これは、外国人ご本人はもちろん、せっかく採用したC社にとっても計り知れない損失となります。
第3章:不許可を防ぐ強力なツール「就労資格証明書」とは?
「自分の新しい仕事が、今のビザに適合しているか不安だ…」 そんな外国人ご本人や、採用する企業側の不安を解消し、不許可リスクを最小限に抑えるために極めて有効なのが「就労資格証明書」の取得です。
就労資格証明書とは、入管法第19条の2で規定された制度で、「その外国人が新しい転職先で収入を伴う事業を運営する活動又は報酬を受ける活動(就労)ができるか」を、出入国在留管理局が公的に証明する文書です。
この証明書を取得することには、以下の3つの大きなメリットがあります。
メリット①:在留資格更新の「不許可」を確実に防ぐ
在留カードには「技術・人文知識・国際業務」といったビザの種類は記載されますが、許可された具体的な活動内容(A社でB業務を行う等)までは記載されません。
そのため、就労資格証明書を取得して事前に「この転職先で働いて問題ないか」を入管に確認してもらうことで、更新時にいきなり不許可になるという最悪の事態を避けることができます。
メリット②:次回のビザ更新が圧倒的に有利(スムーズ)になる
通常、転職を伴うビザの更新は、新規取得と同程度に厳しい審査が行われます。
しかし、就労資格証明書をあらかじめ取得しておけば、新しい会社での就労資格がすでに証明されているため、更新時は「単純更新」と同程度の手間と審査で済むようになります。
メリット③:企業側の「不法就労者雇用」を防止できる
採用する企業にとっても、その外国人が自社で合法的に働ける資格を持っているかが書面で明確になるため、安心して雇用することができます。
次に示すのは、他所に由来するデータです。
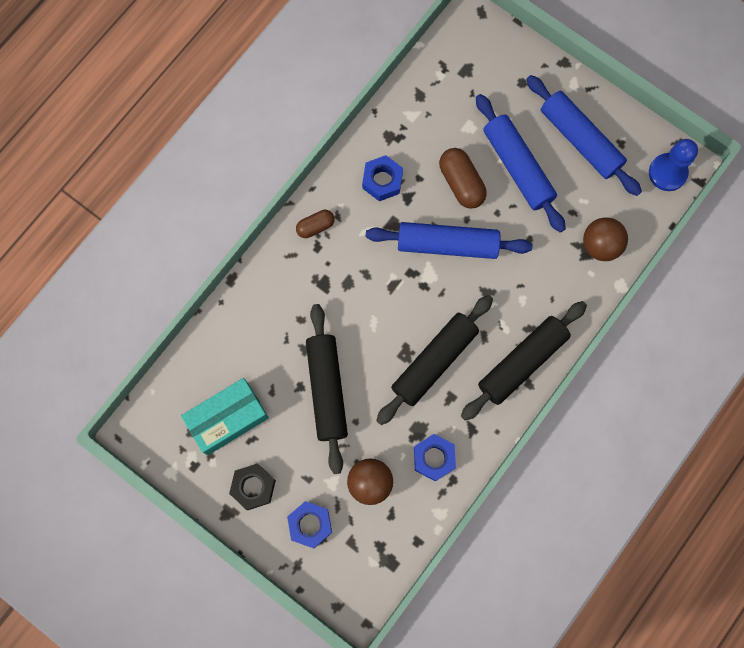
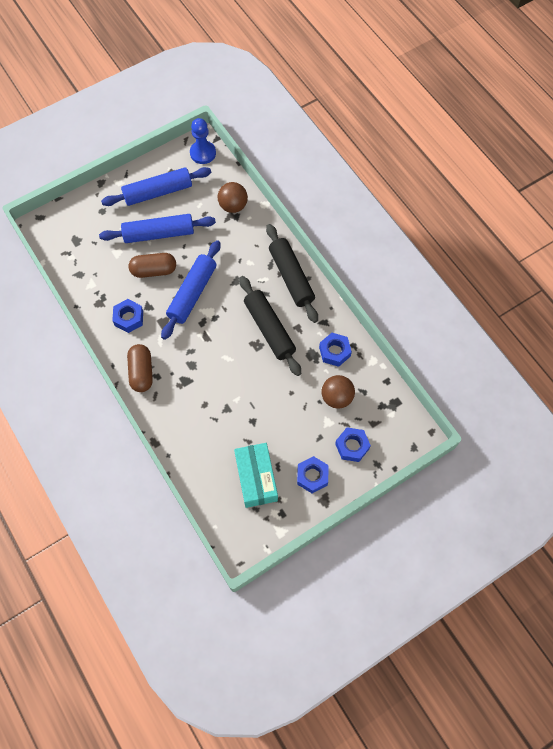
camera: 70 degrees left, 10 degrees down
(253, 487) = (312, 476): black nut -> blue nut
(315, 226) = (141, 372): brown capsule -> brown capsule, size x1.61
(327, 389) = (261, 404): black rolling pin -> none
ただし、入管法第19条の2第2項により、企業が外国人にこの証明書の提出を強制したり、提示しないことを理由に不利益な扱いをしたりすることは禁止されている点には注意が必要です。
第4章:就労資格証明書の申請方法と必要書類
就労資格証明書は、以下の手順と書類で申請を行います。
【申請できる人】
外国人本人のほか、勤務先の職員、あるいは申請取次の承認を受けている弁護士や行政書士などが申請を行うことができます。
【主な必要書類】
単なる身分証明ではなく「転職先の業務との適合性」を審査するため、多くの書類が求められます。
- 申請書、
- 在留カード、
- パスポート
- 転職前の会社が発行する源泉徴収票や退職証明書
- 転職後の会社の法人登記簿謄本や直近の決算書の写し
- 雇用契約書や採用通知書の写し
- 本人による転職理由書
【審査期間】
審査期間については、転職を伴う内容確認が必要となるため、申請から交付までおおむね1〜3か月程度かかります。
第5章:【最重要】申請タイミングに関する戦略的注意点
就労資格証明書は非常に便利な制度ですが、現在のビザの「在留期限」によっては注意が必要です。
前述の通り、転職を伴う就労資格証明書の交付には1〜3か月を要します。
もし、あなたの在留期限の残りが3か月を切っているようなタイミングで申請してしまうと、証明書の審査を待っている間にビザの期限が切れてしまい、手続きがムダになるばかりかオーバーステイのリスクすら生じます。
したがって、在留期限に十分な余裕がある(半年以上など)場合は「就労資格証明書の交付申請」を行い、在留期限がすでに迫っている(残り3か月未満など)場合は、証明書を飛ばして直接「在留期間更新許可の申請」を行うというように、状況に応じた戦略の使い分けが極めて重要です。
まとめ:転職は「採用されたら終わり」ではありません
外国人の方の転職活動は、新しい会社から内定をもらって終わりではありません。ご自身のビザを守るための「入管への届出」や「就労資格証明書を活用した業務内容の適合性確認」こそが、その後の日本での安定したキャリアを左右します。
「今度転職する予定だが、自分のビザで新しい会社の仕事ができるか確認してほしい」 「すでに転職してしまったが、入管への手続きを何もしておらず、次回の更新が不安だ」 「残りの在留期間を考えると、どちらの手続きをすべきか迷っている」
このようなお悩みをお持ちの外国人ご本人様や、中途採用を行う企業の人事担当者様は、トラブルが起きてからではなく、ぜひお早めにビザ申請のプロである当行政書士事務所にご相談ください。あなたの状況に最適な手続きを的確にアドバイス・サポートいたします。